> _Work to be completed_: Would you transcribe the lines running from the one that holds "Gameplay with a" to the last line of the records? Leave every picture out.

> _Dataset records_:

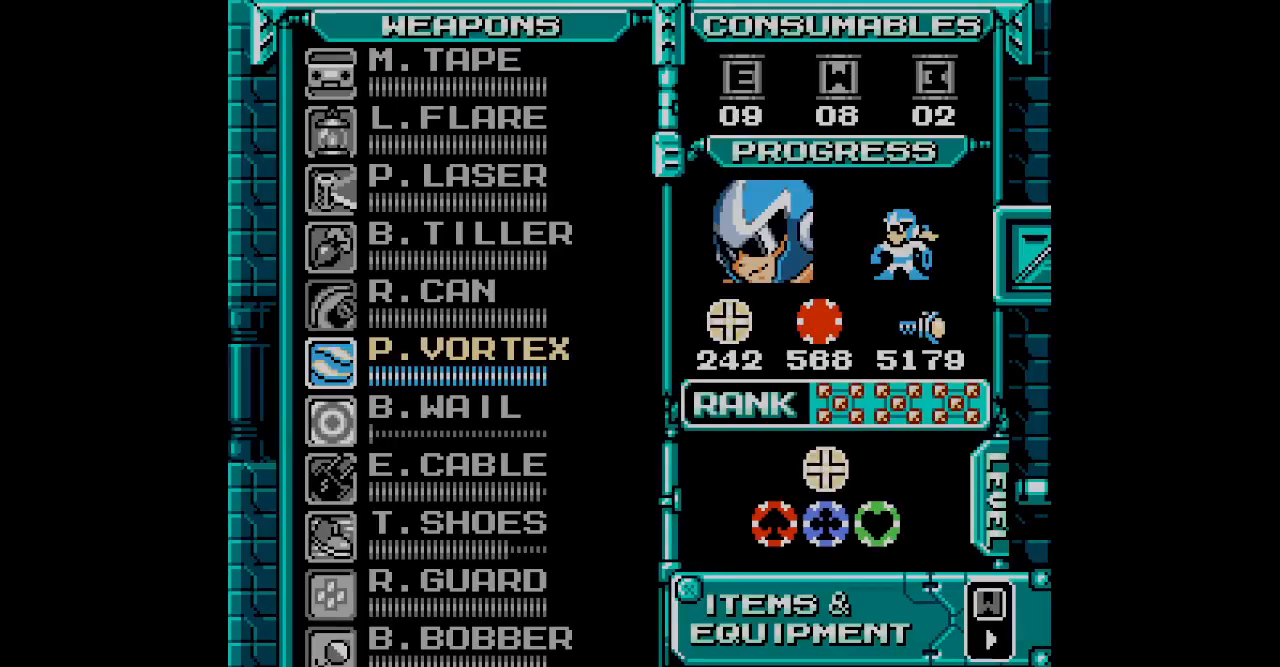
{"buttons": []}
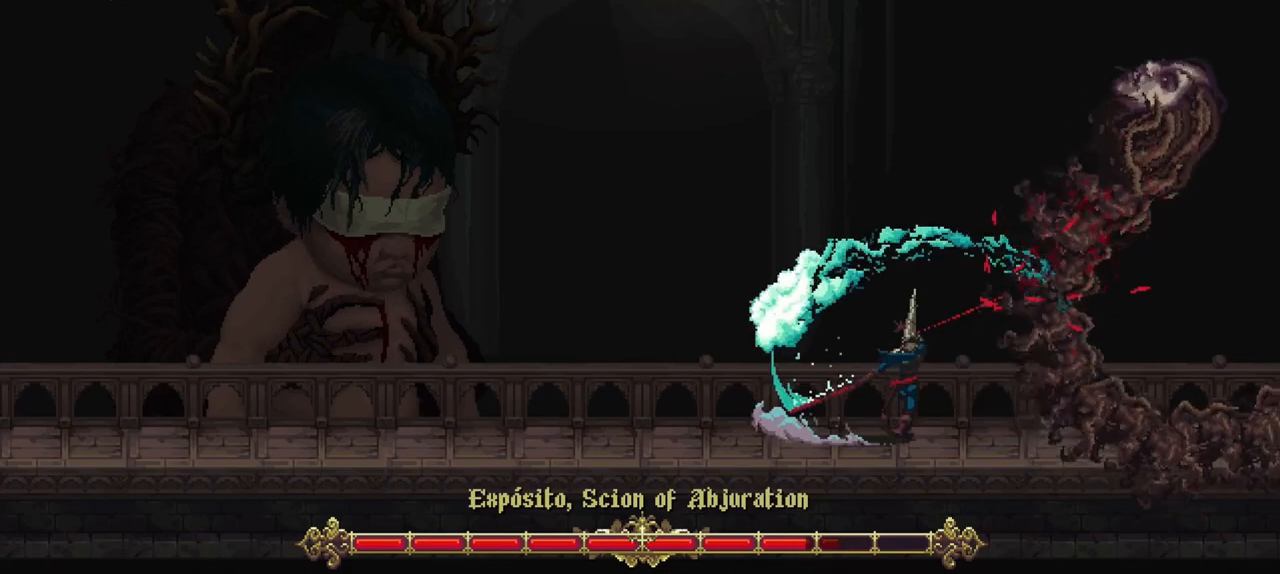
Gameplay with a controller (Xbox layout); each line is a JSON object with the inputs held at the frame after it. "events" lists button and stick changes between this image and that frame as [ms after this image, input, new state], when the widget could be followed in between. Not read: L3 R3.
{"buttons": [], "left_stick": "center", "right_stick": "center", "events": []}
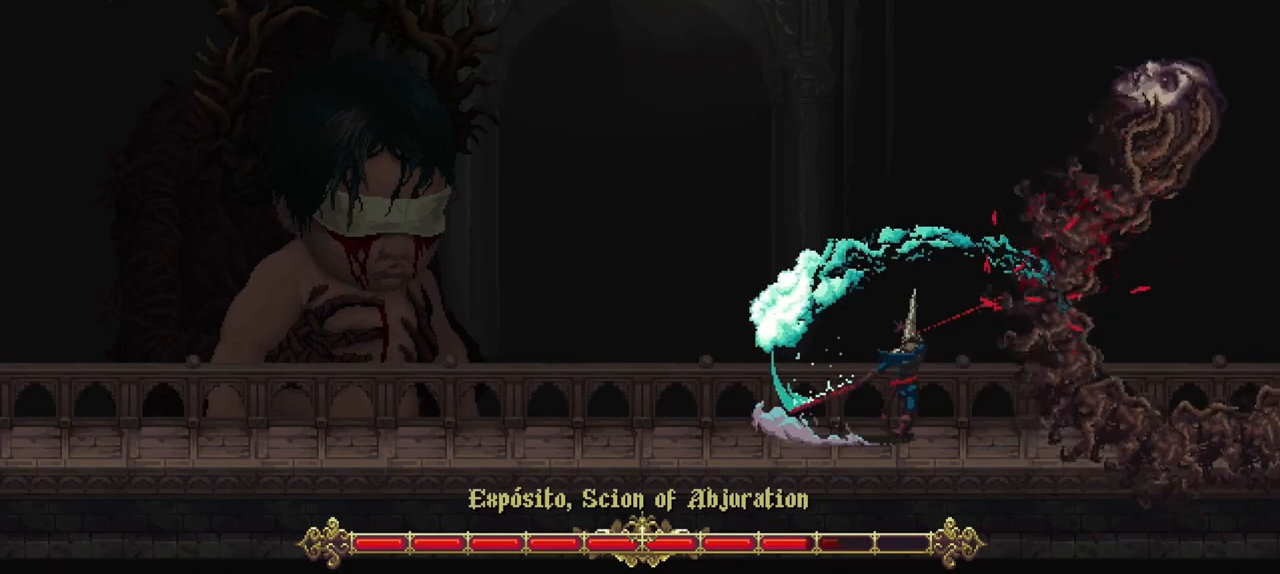
{"buttons": [], "left_stick": "center", "right_stick": "center", "events": []}
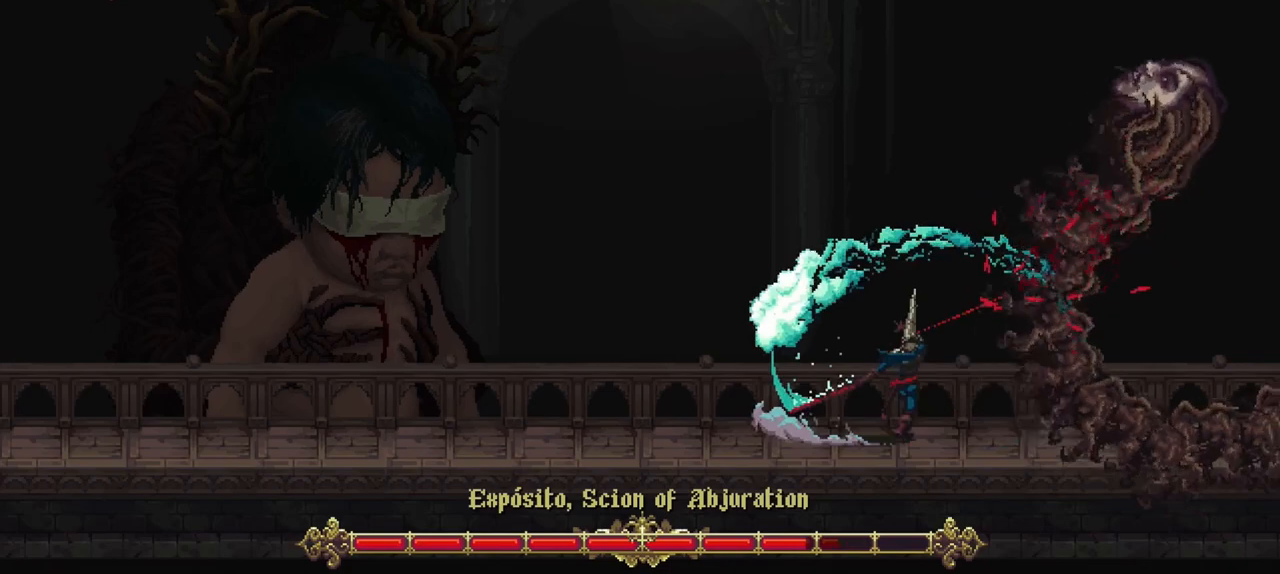
{"buttons": [], "left_stick": "center", "right_stick": "center", "events": []}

> _Worked solution_:
Gameplay with a controller (Xbox layout); each line is a JSON object with the inputs held at the frame after it. "events" lists button and stick changes between this image and that frame as [ms after this image, input, new state], when the widget could be followed in between. Not read: L3 R3.
{"buttons": [], "left_stick": "center", "right_stick": "center", "events": []}
{"buttons": [], "left_stick": "center", "right_stick": "center", "events": []}
{"buttons": [], "left_stick": "center", "right_stick": "center", "events": []}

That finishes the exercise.